◆ EXERCISE BRIEF:
Every entry below should be printed exactly, without its images.

Source texts of formatted documents:
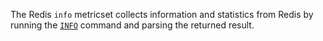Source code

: The Redis `info` metricset collects information and statistics from Redis by running the [`INFO`](http://redis.io/commands/INFO) command and parsing the returned result.
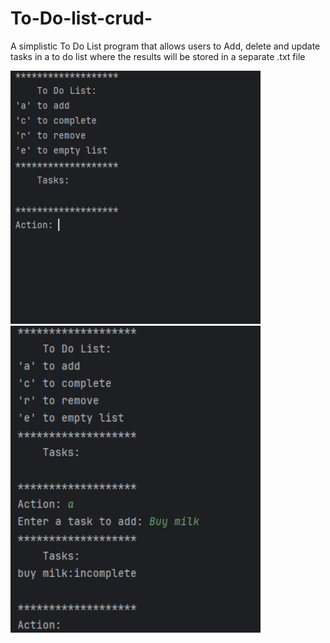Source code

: # To-Do-list-crud-
A simplistic To Do List program that allows users to Add, delete and update tasks in a to do list where the results will be stored in a separate .txt file

<img width="400" src="image/Screenshot (123).png">

<img width="400" src="image/Screenshot (124).png">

◆ RESULT OF THE TASK:
Source code

: The Redis `info` metricset collects information and statistics from Redis by running the [`INFO`](http://redis.io/commands/INFO) command and parsing the returned result.
Source code

: # To-Do-list-crud-
A simplistic To Do List program that allows users to Add, delete and update tasks in a to do list where the results will be stored in a separate .txt file

<img width="400" src="image/Screenshot (123).png">

<img width="400" src="image/Screenshot (124).png">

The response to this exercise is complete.